Great. I'll resist the temptation to talk about how much I was trying to get to buy annuities. But that for another day, we have a couple of minutes left, maybe I'll just ask our panelists to kind of share any closing thoughts based on the questions and discussion they had? Everybody be successful out there. Maybe, Jamila, we'll start with you.

Jamila (47:34)

That was me. Yeah. Yeah, closing thoughts. I mean, I think it's definitely, you know, moving towards the cloud, definitely moving towards more real-time, but I would say real-time, like, in my, in my opinion, is usually not real-time, you know, you're, you're probably serving content in real-time.

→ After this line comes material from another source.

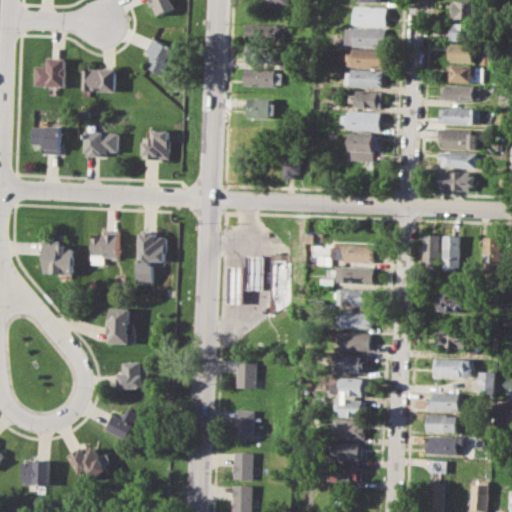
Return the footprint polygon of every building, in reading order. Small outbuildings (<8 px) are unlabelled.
[(151,0),(173,0),(176,7),(157,15),(151,0)] [(452,0),(485,1),(485,19),(452,17),(452,0)] [(354,5),(387,7),(386,25),(354,24),(354,5)] [(247,22),(283,23),(283,41),(246,39),(247,22)] [(451,22),(485,23),(484,40),(451,39),(451,22)] [(347,27),(387,28),(386,45),(346,43),(347,27)] [(148,65),(153,55),(146,52),(153,37),(179,48),(167,74),(148,65)] [(455,42),(481,43),(480,56),(474,56),(474,61),(454,61),(454,57),(449,57),(449,46),(455,46),(455,42)] [(247,44),(280,45),(280,63),(246,62),(247,44)] [(353,48),(386,49),(385,67),(347,65),(348,52),(353,52),(353,48)] [(47,57),(67,57),(66,86),(34,85),(35,64),(43,65),(44,61),(47,61),(47,57)] [(448,69),(453,69),(454,64),(485,65),(484,82),(447,80),(448,69)] [(84,67),(118,68),(117,89),(83,88),(84,67)] [(245,67),(276,67),(276,71),(282,71),(282,83),(274,83),(274,86),(245,85),(245,67)] [(352,68),(384,70),(383,87),(352,85),(352,82),(347,82),(348,71),(352,71),(352,68)] [(442,86),(448,86),(448,83),(477,84),(477,87),(483,87),(482,100),(441,99),(442,86)] [(357,88),(383,90),(382,107),(356,105),(357,101),(349,101),(349,93),(356,93),(357,88)] [(249,96),(273,97),(273,102),(279,102),(278,113),(271,113),(271,117),(248,116),(249,96)] [(442,106),(481,108),(481,123),(442,121),(442,106)] [(350,108),(381,110),(381,128),(350,127),(350,123),(342,123),(342,113),(350,113),(350,108)] [(33,124),(63,125),(62,152),(44,151),(44,143),(32,142),(33,124)] [(143,135),(154,136),(154,127),(171,128),(170,158),(142,157),(143,135)] [(441,127),(478,129),(477,149),(445,148),(445,141),(441,141),(441,127)] [(86,152),(87,130),(119,132),(118,151),(102,149),(102,153),(86,152)] [(352,132),(376,133),(375,160),(351,159),(352,132)] [(493,137),(505,137),(504,150),(492,149),(493,137)] [(285,148),(303,148),(302,173),(296,173),(295,177),(284,177),(285,148)] [(442,151),(480,153),(479,167),(441,166),(442,151)] [(439,170),(480,171),(479,189),(438,188),(439,170)] [(89,261),(91,236),(100,236),(101,226),(121,227),(119,256),(105,255),(104,262),(89,261)] [(135,280),(136,260),(140,260),(141,232),(145,233),(145,229),(153,230),(153,233),(158,233),(158,236),(169,236),(168,261),(156,261),(155,281),(135,280)] [(306,232),(316,232),(315,243),(305,242),(306,232)] [(425,233),(443,233),(442,266),(435,265),(435,271),(424,271),(425,233)] [(446,234),(445,269),(463,270),(464,234),(446,234)] [(43,270),(44,237),(61,237),(61,243),(67,243),(67,248),(74,248),(74,271),(43,270)] [(484,237),(503,237),(502,270),(483,270),(484,237)] [(337,246),(344,246),(344,242),(375,243),(374,262),(336,260),(337,246)] [(247,254),(265,255),(263,288),(246,287),(247,254)] [(268,299),(270,259),(290,260),(288,301),(273,311),(271,298),(268,299)] [(229,265),(244,265),(243,302),(228,302),(229,265)] [(339,265),(375,267),(374,283),(338,281),(339,265)] [(319,277),(333,278),(333,287),(318,286),(319,277)] [(338,288),(374,289),(374,305),(338,304),(338,288)] [(439,291),(473,292),(472,311),(438,310),(439,291)] [(308,297),(324,298),(323,308),(308,307),(308,297)] [(109,340),(111,305),(131,307),(129,341),(109,340)] [(340,309),(374,311),(373,327),(339,326),(340,309)] [(436,327),(446,327),(446,323),(472,324),(471,344),(465,344),(465,347),(435,346),(436,327)] [(340,330),(370,332),(370,349),(339,348),(340,330)] [(338,354),(369,356),(368,373),(337,371),(338,354)] [(436,357),(475,358),(474,376),(436,374),(436,357)] [(239,358),(257,359),(256,387),(238,387),(239,358)] [(125,361),(144,360),(145,386),(119,387),(119,372),(125,372),(125,361)] [(480,370),(496,371),(496,392),(479,391),(480,370)] [(340,376),(371,378),(370,395),(331,393),(332,382),(340,382),(340,376)] [(501,377),(511,377),(511,388),(501,388),(501,377)] [(435,391),(462,392),(461,410),(429,409),(430,396),(434,397),(435,391)] [(337,398),(369,399),(369,415),(336,414),(337,398)] [(511,401),(497,402),(498,421),(511,421),(511,401)] [(107,427),(115,412),(119,414),(121,411),(126,414),(129,408),(141,413),(129,437),(107,427)] [(237,408),(254,409),(253,438),(236,437),(237,408)] [(428,413),(461,414),(460,431),(428,430),(428,413)] [(335,418),(368,419),(368,437),(330,435),(330,421),(335,421),(335,418)] [(432,435),(465,435),(465,446),(458,446),(458,453),(426,452),(426,440),(431,440),(432,435)] [(330,441),(364,442),(363,460),(329,458),(330,441)] [(69,454),(84,444),(86,448),(93,444),(108,468),(98,473),(94,466),(81,474),(69,454)] [(235,451),(254,451),(253,478),(234,478),(235,451)] [(432,458),(448,459),(448,472),(431,472),(432,458)] [(22,481),(23,460),(51,462),(49,482),(22,481)] [(332,463),(363,465),(362,482),(331,481),(332,463)] [(430,477),(442,477),(442,481),(448,482),(447,508),(429,507),(430,477)] [(478,480),(490,481),(488,511),(471,511),(473,484),(478,484),(478,480)] [(234,483),(255,484),(254,511),(234,511),(234,483)]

But the scoring, the modeling, the training, that typically all happens, you know, on a training set, with historical data, typically what I've seen, and so, you know, you may not need every component to be real-time, but there's definitely a lot of use cases and like, I want to, I want to RudderStacks horn a bit. But, you know, we've been leveraging RudderStack, it is a very cool tool. You know, CDP's, just, generally speaking, are very, very powerful, you know, with the data, being able to own your own data, being able to have your own use cases, you know, as long as you have the right team in place, and you have the right analytical talent, and the support structures, you know, DevOps, etc. It's definitely worth kind of going down that road because your warehouse is at the center, but you kind of need the data coming in, and the data going out to people to enable your use cases. So that's my closing thought.

Adam Gross (48:41)

Great. Ben, any parting thoughts in our meeting notes?

Ben Gottfredson (48:47)

Yeah, just keep it simple. Try to keep a single source of truth, you know, in the data platform you're using, and then, you know, bring in a tool like a RudderStack that allows you to go vertical across your Sass apps instead of siloed data that's horizontal, confined to each app. And if you make these trade-offs, you know, upfront, you're going to be paying for wireless tech debt. And so I've seen over and over again, so if you keep it simple at the beginning, it will, by and large, stay simple, even as it gets more complex, and you're doing more interesting things with the data sets. You can really avoid painful situations in the future. So keep it simple is the parting advice.

Adam Gross (49:29)

Soumyadeb, for you?

Soumyadeb (49:32)

Yeah, I'll second what Ben said, like about data silos keep control over your data, like, particularly when it comes to customer data that will pay off in many ways in a long way. Long Run, like the kind of use cases you can build and like the kind of like the business benefit of doing the deck. So yeah, avoid cycles and silos.

Adam Gross (49:51)

Well, thank you very much to our panelists for taking time and to our audience for joining us. I hope you found it useful and look forward to learning more about what you guys built.